*Texto para leitura*.
>>>

Dois dias depois da perda, a imagem da menina divertida, amiga e muito parceira é a que fica para a família de Bruna Cardoso. A jovem de 21 anos foi encontrada morta na manhã de sábado (10). O namorado de Bruna, um homem de 22 anos, foi preso horas após o corpo dela ter sido encontrado na quitinete onde os dois moravam em Canelinha, na Grande Florianópolis.

Segundo o delegado responsável pelo flagrante, Rafael Gomes Chiara, o namorado da vítima foi autuado por feminicídio e continuava preso nesta segunda-feira (12). Com a morte de Bruna, Santa Catarina soma 33 feminicídios somente este ano.

A última vez que Teresinha Aparecida dos Santos esteve com a filha foi no início de agosto. Dois dias antes do crime, elas chegaram a conversar por telefone. Foi o último contato com Bruna. Na manhã de sábado (10), a família recebeu a notícia da morte.

A jovem e o namorado estavam juntos há três meses e moravam na quitinete há cerca de duas semanas, localizada na região próxima de onde Teresinha reside.

— Ele era muito ciumento. A casinha que eles moravam era muito pequenininha, trancada com cadeado — diz a mãe de Bruna.

Teresinha diz que o namorado da filha se mostrava agressivo, ciumento e, em um determinado momento, já havia a ameaçado. Mesmo em luto pela morte da filha, ela diz que, além da saudade, agora busca evitar que novas mulheres sejam vítimas do crime.

— Eu queria fazer um apelo como mãe, falar abertamente, principalmente para as mulheres. Para as mães cuidarem de suas filhas, denunciar o que acontecer dentro de casa. Não importa o que aconteça, deve denunciar por mais que os filhos peçam para não denunciar. Se eu tivesse denunciado, hoje minha filha estaria aqui comigo — desabafa.

Desde 2015, o assassinato de mulheres com origem em gênero recebe a tipificação penal específica: feminicídio. O crime ocorre quando é identificado "menosprezo ou discriminação à condição de mulher" por parte do autor do crime, na maioria dos casos namorado ou ex-companheiro da vítima, conforme previsto no Código Penal.

— Depois que ela ficou com ele, ela se afastou de todo mundo — lembra a irmã de Bruna, Larissa Cardoso, 19 nos.

Jovem deixa duas filhas

Nascida e criada no município de Canelinha, Bruna era a filha mais velha de Teresinha e tinha outras duas irmãs, de 17 e 19 anos. A mãe da jovem conta que as quatro eram muito amigas, principalmente depois da maternidade, que acabou aproximando a família. Ela deixou duas filhas crianças, de 7 e de 4 anos.

<<<

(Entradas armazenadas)

>>>

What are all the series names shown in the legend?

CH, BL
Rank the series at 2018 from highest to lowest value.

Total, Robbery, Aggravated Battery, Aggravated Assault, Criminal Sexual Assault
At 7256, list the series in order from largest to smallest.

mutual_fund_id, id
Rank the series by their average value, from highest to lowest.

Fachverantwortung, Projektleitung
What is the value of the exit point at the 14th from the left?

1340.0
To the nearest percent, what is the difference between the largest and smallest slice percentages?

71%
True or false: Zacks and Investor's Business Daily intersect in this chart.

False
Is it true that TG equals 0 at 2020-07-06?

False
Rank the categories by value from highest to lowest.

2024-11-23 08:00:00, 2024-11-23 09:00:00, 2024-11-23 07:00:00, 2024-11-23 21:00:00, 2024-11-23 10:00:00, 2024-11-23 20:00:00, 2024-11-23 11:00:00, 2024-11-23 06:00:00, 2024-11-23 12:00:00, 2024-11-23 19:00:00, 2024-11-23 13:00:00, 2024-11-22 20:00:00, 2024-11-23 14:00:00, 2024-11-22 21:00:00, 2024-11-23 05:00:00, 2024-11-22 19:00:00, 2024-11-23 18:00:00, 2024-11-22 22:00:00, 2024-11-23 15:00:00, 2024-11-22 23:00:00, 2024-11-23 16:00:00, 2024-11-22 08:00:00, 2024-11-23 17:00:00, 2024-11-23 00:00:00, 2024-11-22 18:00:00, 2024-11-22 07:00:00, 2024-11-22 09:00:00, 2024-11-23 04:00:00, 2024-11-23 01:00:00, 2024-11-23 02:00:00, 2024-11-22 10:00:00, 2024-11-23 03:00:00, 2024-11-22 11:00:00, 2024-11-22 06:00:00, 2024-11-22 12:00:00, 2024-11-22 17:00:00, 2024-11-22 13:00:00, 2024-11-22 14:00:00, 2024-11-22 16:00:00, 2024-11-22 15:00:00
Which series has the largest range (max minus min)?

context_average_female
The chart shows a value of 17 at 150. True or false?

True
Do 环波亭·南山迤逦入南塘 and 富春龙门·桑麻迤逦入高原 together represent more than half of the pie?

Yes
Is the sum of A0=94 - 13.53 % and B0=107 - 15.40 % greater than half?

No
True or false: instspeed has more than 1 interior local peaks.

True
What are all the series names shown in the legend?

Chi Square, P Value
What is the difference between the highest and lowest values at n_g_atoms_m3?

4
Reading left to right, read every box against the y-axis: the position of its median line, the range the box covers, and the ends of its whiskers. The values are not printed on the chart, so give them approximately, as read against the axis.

<<<

*Conjunto de tarefas*.
[a] Extraia da reportagem sobre a morte de Bruna Cardoso o trecho que se inicia com as palavras "A jovem e o" e se encerra com "vítimas do crime.".
[b] Prossiga a reportagem sobre a morte de Bruna Cardoso a partir da última frase apresentada.
Os itens constituem um material à parte, sem relação com a reportagem.

*Respostas às tarefas*.
[a]
A jovem e o namorado estavam juntos há três meses e moravam na quitinete há cerca de duas semanas, localizada na região próxima de onde Teresinha reside.

— Ele era muito ciumento. A casinha que eles moravam era muito pequenininha, trancada com cadeado — diz a mãe de Bruna.

Teresinha diz que o namorado da filha se mostrava agressivo, ciumento e, em um determinado momento, já havia a ameaçado. Mesmo em luto pela morte da filha, ela diz que, além da saudade, agora busca evitar que novas mulheres sejam vítimas do crime.

[b]
Apesar de não morarem mais juntas, as visitas eram constantes, já que todas elas residiam perto. Porém, nas últimas semanas, Teresinha diz que começou a perceber o distanciamento da filha mais velha.

— Ultimamente a Bruna estava muito fechada. Eu tenho pra mim que ela queria contar alguma coisa. Como ele já estava ameaçando a família, e era doente de ciúme, ela não tentou se separar dele. Eu acredito que ele (o namorado) ameaçou dizendo que ia fazer alguma coisa com a família caso ela deixasse ele. Chegou no final e ela defendeu a família com unhas e dentes para não acontecer nada, para proteger a família.

A mudança no comportamento também foi percebida pela irmã Clarissa. Justamente por essa razão, conta que não sabe dizer como era a vida de Bruna durante os últimos três meses.

— A gente estava sempre fazendo as coisas juntas. Brincando, contente. Mas desses três meses para cá, quando ela começou a namorar ele, ela se fechou pra gente. Não convivia muito, a gente ficou bem afastada. Depois que ela ficou com ele, se afastou de todo mundo, porque ele não queria ela no meio da família — recorda.

Agora, para a família, ficam as memórias de uma menina divertida, solidária e muito parceira, que sempre buscava ajudar as amigas. Costureira, atualmente ela estava desempregada, mas esperava ser chamada para voltar a trabalhar.

— Ela só pensava em formar uma família. O sonho dela era achar uma pessoa boa, casar e trazer as filhas para morar com ela. O sonho dela era esse, formar uma família — diz a mãe.